«Vaters Garten» – Ein Liechtiblick

Wenn Antrophologen dereinst die Frage beantwortet haben möchten, wie jene Generation gelebt hat, die im Kindesalter im Bus für einen Erwachsenen aufstehen und als Erwachsene wegen Kindern im Bus immer noch stehen mussten, werden sie in Peter Liechtis «Vaters Garten» Antworten finden. Peter Liechti ist vor ein paar Jahren, da war er selber schon mehr […]

Vaters Garten von Peter Liechti

Wenn Antrophologen dereinst die Frage beantwortet haben möchten, wie jene Generation gelebt hat, die im Kindesalter im Bus für einen Erwachsenen aufstehen und als Erwachsene wegen Kindern im Bus immer noch stehen mussten, werden sie in Peter Liechtis «Vaters Garten» Antworten finden.

Peter Liechti ist vor ein paar Jahren, da war er selber schon mehr als 50, an einer Strassenecke, im Menschengewühl, seinem Vater begegnet – wie einem Fremden. Da wurde dem Filmemacher klar, dass er sich von seinen Eltern ein Bild machen musste.
Entstanden ist dabei ein verspieltes Sittenbild jener Urgross-Generation, die vorgestern, als sie im Kindesalter war, im Bus für Erwachsene aufstehen musste und heute wieder steht – wegen den Kindern anderer.

Wie schutzlos Liechtis Suche nach dem Weltbild seiner Eltern ist, dokumentiert der Sohn zusätzlich in seinem eben erschienen Buch «Klartext» (Vexer-Verlag). Darin sind Fragen protokolliert, die nur einer stellen darf, den es schon ein Leben lang beschäftigt hat, was von seinen Eltern in ihm steckt. Dass Liechti kein junger Sohn ist, macht seine Gespräche umso versöhnlicher: Er gehört selber zur Grossvatergeneration. Er stellt seine Eltern nicht bloss. Er stellt sie bloss in Frage – wie sich selbst.

Liechti komponiert dabei einen abwechslungsreichen Klang der Bilder, indem er ausgewählte Dialoge seiner Eltern in ein magisches Puppenspiel versetzt, indem er seine Kamera zauberhafte Beleuchtungseffekte einfangen lässt und sie zu kleinen Taumtexten montiert. Liechti selber steht dabei nicht bloss beharrlich hinter der Kamera. Er ist die Kamera.

Wenn Antrophologen dereinst mit der Frage, wie wohl der einfache Mann in der Schweiz gedacht haben mag, auf Peter Liechtis «Vaters Garten» stossen, werden sie darin, wie wir, verblüffende Antworten finden. Einfache Leute erweisen sich als gar nicht so einfach zu befragen.

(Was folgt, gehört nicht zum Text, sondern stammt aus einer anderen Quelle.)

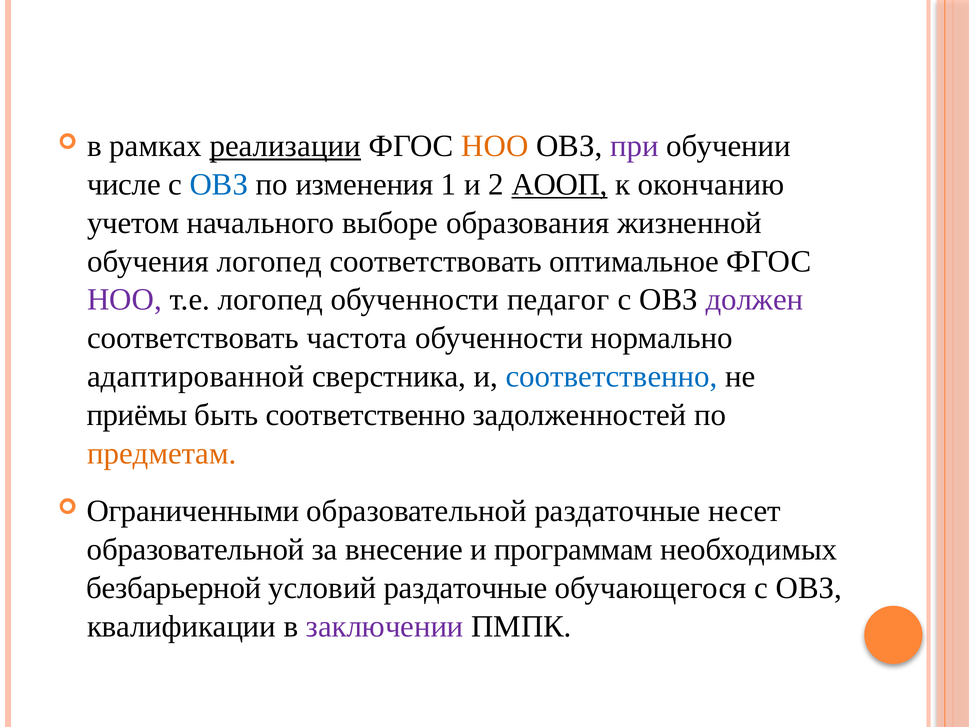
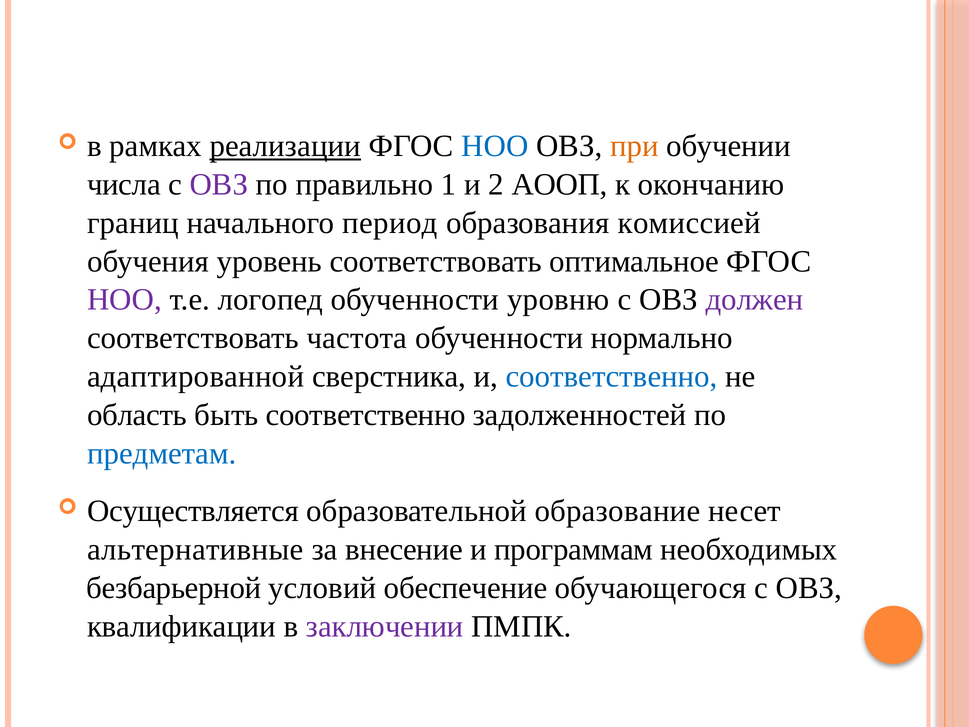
НОО at (495, 146) colour: orange -> blue
при colour: purple -> orange
числе: числе -> числа
ОВЗ at (219, 184) colour: blue -> purple
изменения: изменения -> правильно
АООП underline: present -> none
учетом: учетом -> границ
выборе: выборе -> период
жизненной: жизненной -> комиссией
обучения логопед: логопед -> уровень
педагог: педагог -> уровню
приёмы: приёмы -> область
предметам colour: orange -> blue
Ограниченными: Ограниченными -> Осуществляется
образовательной раздаточные: раздаточные -> образование
образовательной at (196, 549): образовательной -> альтернативные
условий раздаточные: раздаточные -> обеспечение
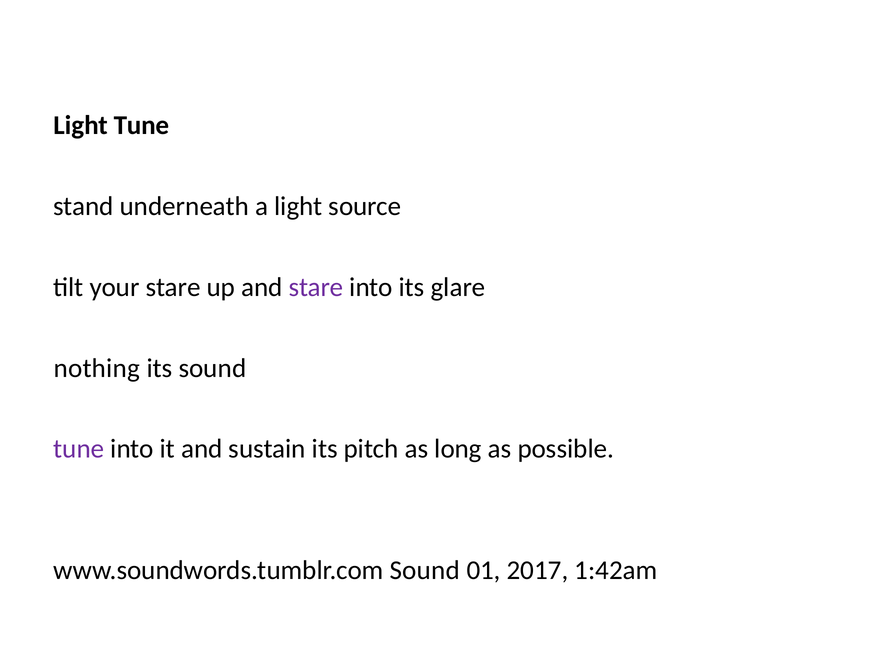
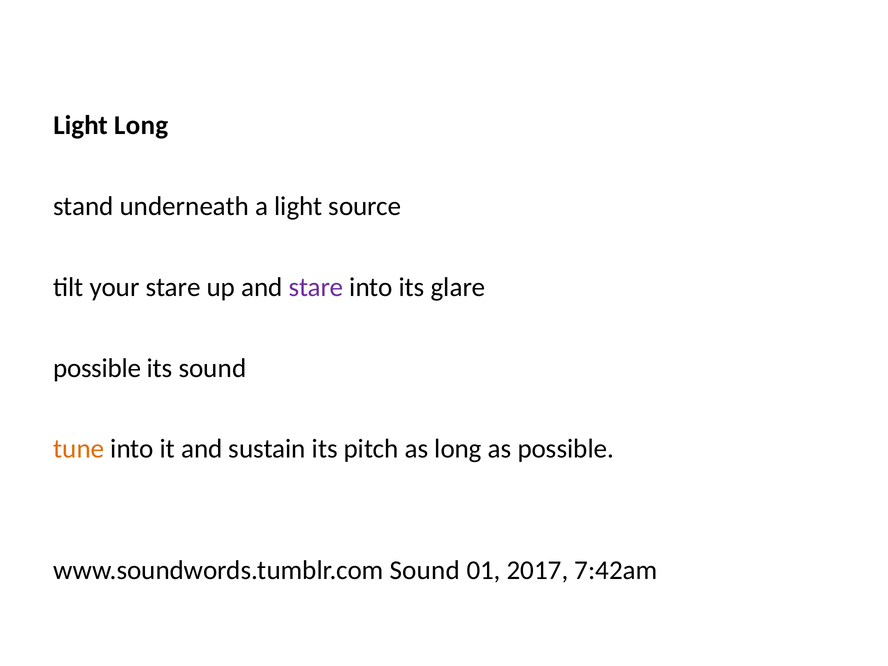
Light Tune: Tune -> Long
nothing at (97, 368): nothing -> possible
tune at (79, 449) colour: purple -> orange
1:42am: 1:42am -> 7:42am
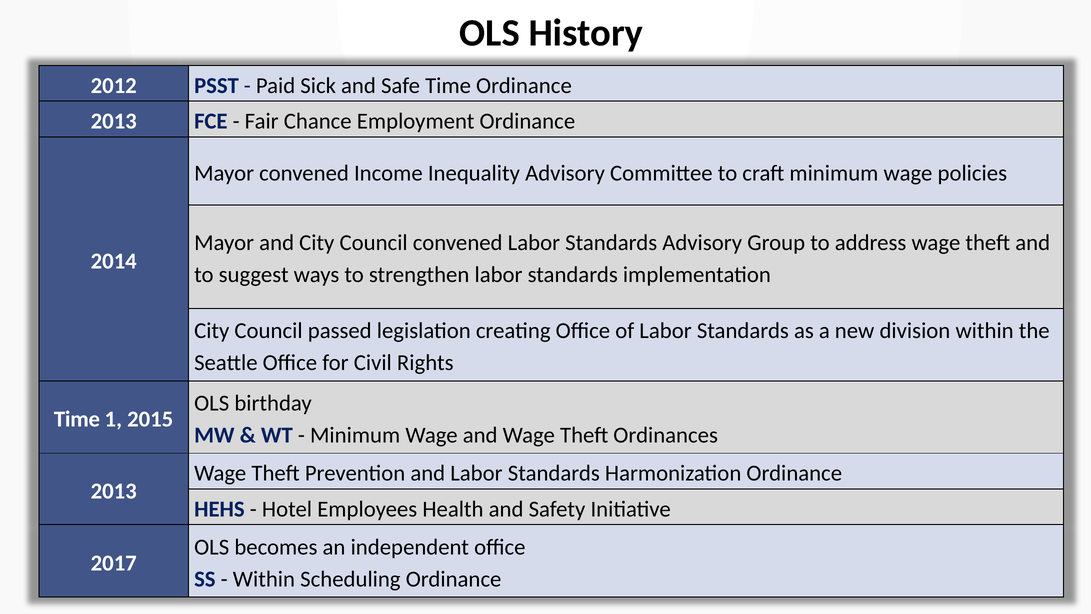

Wie offen der Sohn hierbei die Kameralinse hat, zeigt sich, wenn der Agnostiker Liechti seine gläubige Mutter und Schwester fragt, wo er denn ihrer Meinung nach hinkommen werde, nach dem Tod. Ins Paradies? Da schweigen die beiden, schauen sich an, holen Luft, schweigen, schauen. In diesem Augenblick sind plötzlich wir die Kamera und sitzen mitten in Peter Liechti drin.

Der Film läuft u.a. in Basel in den Kult-Kinos.